Calculate the time required in millions of years for one orbit.

[quah13579]

Homework Statement

The solar system is situated 26,000 light years from the centre of our galaxy, the Milky Way, and it orbits the centre at a speed of 220 km/sec.

Calculate the time required in millions of years for one orbit.
(NOTE: The circumference of a circle = 2 pi r where r is its radius.)

Homework Equations

The Attempt at a Solution

I am not really sure how to do it, please help thanks

 

[tiny-tim]

welcome to pf!

hi quah13579! welcome to pf!

(have a pi: π )

find how to convert light years into km, and then calculate the length of the circumference of the orbit …

what do you get? ​

 

[quah13579]

hi quah13579! welcome to pf!

(have a pi: π )

find how to convert light years into km, and then calculate the length of the circumference of the orbit …

what do you get? ​

9,460,730,472,580.8(light-year in km) * 26000(of light-years around) * 2 * 3.1415926535 = 1545531590213152572.8104183193436(km) / 220(km/sec) / 60(sec/min) / 60 (min/hrs) / 24 (hrs/days) / 365.25(days/years) = 222613367.04559 years
is it right?

 

[tiny-tim]

9,460,730,472,580.8(light-year in km) * 26000(of light-years around) * 2 * 3.1415926535 = 1545531590213152572.8104183193436(km) / 220(km/sec) / 60(sec/min) / 60 (min/hrs) / 24 (hrs/days) / 365.25(days/years) = 222613367.04559 years
is it right?

hmmm … never never never use all those figures (you'll lose marks in the exam if you do) … 3 sig figs should usually be more than enough

and the question asked for the answer in millions of years

but apart from that (and i haven't checked your lightyear/km figure), that looks fine

 

[paranormal]

I would approach this problem by first converting the given information into units that are more commonly used in astronomical calculations.
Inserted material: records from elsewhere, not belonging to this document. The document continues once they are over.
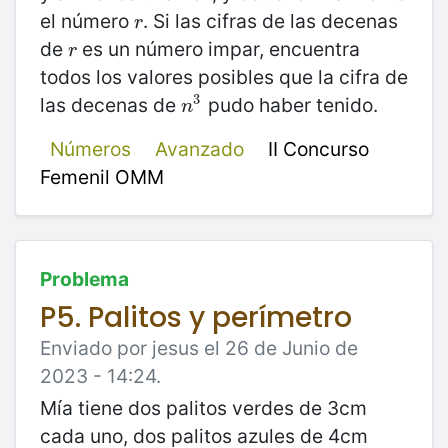
el número
. Si las cifras de las decenas
r
r
de
es un número impar, encuentra
r
r
todos los valores posibles que la cifra de
3
las decenas de
pudo haber tenido.
n
3
n
Números
Avanzado
II Concurso
Femenil OMM
Problema
P5. Palitos y perímetro
Enviado por jesus el 26 de Junio de
2023 - 14:24.
Mía tiene dos palitos verdes de 3cm
cada uno, dos palitos azules de 4cm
The distance from the centre of the galaxy, 26,000 light years, can be converted to kilometers by using the fact that 1 light year is equal to approximately 9.461 trillion kilometers. Therefore, 26,000 light years is equal to 2.455 trillion kilometers.

Next, I would use the given speed of 220 km/sec to calculate the distance traveled in one year. This can be done by multiplying 220 km/sec by the number of seconds in a year (which is equal to 31,536,000 seconds). This gives us a distance of approximately 6.939 trillion kilometers traveled in one year.

Now, we can use the formula for circumference (2 pi r) to calculate the distance traveled in one orbit. The radius of the orbit can be calculated by dividing the distance from the centre of the galaxy (2.455 trillion km) by 2, since the orbit is a circle. This gives us a radius of approximately 1.2275 trillion km.

Plugging this value into our formula, we get a circumference of approximately 7.716 trillion km traveled in one orbit.

Finally, to calculate the time required for one orbit, we can divide the circumference by the distance traveled in one year (6.939 trillion km) and then convert the result to millions of years. This gives us a time of approximately 1.11 million years for one orbit around the centre of the galaxy.

Therefore, it would take approximately 1.11 million years for our solar system to complete one orbit around the centre of the Milky Way.